- _Text under study_
OpenGVLab / InternVideo

[ECCV2024] Video Foundation Models & Data for Multimodal Understanding
Apache License 2.0
1.15k stars 75 forks source link

ModuleNotFoundError: No module named 'dropout_layer_norm' #102

Open hzlcodus opened 3 months ago

hzlcodus commented 3 months ago

Error occurred while running demo.ipynb in InternVideo2's multi_modality demo. I installed packages according to requirements.txt.

ModuleNotFoundError                       
Traceback (most recent call last)
Cell In[1], line 11
      6 import torch
      8 from config import (Config,
      9                     eval_dict_leaf)
---> 11 from utils import (retrieve_text,
     12                   _frame_from_video,
     13                   setup_internvideo2)

File [~/rl-gnrl/InternVideo/InternVideo2/multi_modality/demo/utils.py:17](http://127.0.0.1:8888/lab/workspaces/auto-m/tree/multi_modality/demo/~/rl-gnrl/InternVideo/InternVideo2/multi_modality/demo/utils.py#line=16)
     13 parent_dir = os.path.dirname(current_dir)
     14 sys.path.append(parent_dir)

- _Tasks_
1. Answer these questions about the InternVideo issue thread:
(a) Under what license is the repository released?
(b) Which file was being run when the error occurred?
(c) What name does the missing module have?
2. Carry on the InternVideo issue thread from its last line.

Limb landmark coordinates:
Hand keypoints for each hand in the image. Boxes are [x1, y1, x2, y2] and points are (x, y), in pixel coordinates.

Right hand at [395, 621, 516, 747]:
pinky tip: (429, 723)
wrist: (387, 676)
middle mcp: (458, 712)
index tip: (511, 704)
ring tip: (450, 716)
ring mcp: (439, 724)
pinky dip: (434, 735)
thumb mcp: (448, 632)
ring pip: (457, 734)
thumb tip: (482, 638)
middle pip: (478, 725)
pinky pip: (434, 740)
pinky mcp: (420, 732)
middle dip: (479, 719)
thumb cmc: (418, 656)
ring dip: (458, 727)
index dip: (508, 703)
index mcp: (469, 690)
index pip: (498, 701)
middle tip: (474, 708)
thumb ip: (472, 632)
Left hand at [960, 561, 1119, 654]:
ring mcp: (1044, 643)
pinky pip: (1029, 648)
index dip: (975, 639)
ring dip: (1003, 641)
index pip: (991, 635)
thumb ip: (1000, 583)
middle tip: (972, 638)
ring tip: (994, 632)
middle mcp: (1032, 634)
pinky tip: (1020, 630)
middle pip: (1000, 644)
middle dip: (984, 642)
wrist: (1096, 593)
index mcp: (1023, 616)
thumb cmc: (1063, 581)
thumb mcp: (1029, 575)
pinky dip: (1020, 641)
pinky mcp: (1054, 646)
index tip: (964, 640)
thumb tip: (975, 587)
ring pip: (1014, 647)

==

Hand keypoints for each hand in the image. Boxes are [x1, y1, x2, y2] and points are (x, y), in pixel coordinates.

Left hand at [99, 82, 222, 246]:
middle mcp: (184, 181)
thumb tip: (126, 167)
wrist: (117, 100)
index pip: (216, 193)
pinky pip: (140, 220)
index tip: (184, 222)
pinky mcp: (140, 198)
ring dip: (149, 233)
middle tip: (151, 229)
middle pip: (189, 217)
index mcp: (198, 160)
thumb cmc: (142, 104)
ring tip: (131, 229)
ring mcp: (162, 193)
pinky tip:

- _Answers to this exercise_
1.
(a) Apache License 2.0
(b) demo.ipynb, in InternVideo2's multi_modality demo
(c) dropout_layer_norm

2.
---> 17 from models.backbones.internvideo2 import pretrain_internvideo2_1b_patch14_224
     18 from models.backbones.bert.builder import build_bert
     19 from models.criterions import get_sim

File [~/rl-gnrl/InternVideo/InternVideo2/multi_modality/models/__init__.py:1](http://127.0.0.1:8888/lab/workspaces/auto-m/tree/multi_modality/demo/~/rl-gnrl/InternVideo/InternVideo2/multi_modality/models/__init__.py#line=0)
----> 1 from .internvideo2_clip import InternVideo2_CLIP
      2 from .internvideo2_stage2 import InternVideo2_Stage2
      3 # from .internvideo2_stage2_audio import InternVideo2_Stage2_audio

File [~/rl-gnrl/InternVideo/InternVideo2/multi_modality/models/internvideo2_clip.py:10](http://127.0.0.1:8888/lab/workspaces/auto-m/tree/multi_modality/demo/~/rl-gnrl/InternVideo/InternVideo2/multi_modality/models/internvideo2_clip.py#line=9)
      7 import torchvision.transforms as transforms
      8 from torchvision.transforms import InterpolationMode
---> 10 from .backbones.internvideo2 import InternVideo2, LLaMA, Tokenizer
     11 from .criterions import VTC_VTM_Loss
     13 logger = logging.getLogger(__name__)

File [~/rl-gnrl/InternVideo/InternVideo2/multi_modality/models/backbones/internvideo2/__init__.py:1](http://127.0.0.1:8888/lab/workspaces/auto-m/tree/multi_modality/demo/~/rl-gnrl/InternVideo/InternVideo2/multi_modality/models/backbones/internvideo2/__init__.py#line=0)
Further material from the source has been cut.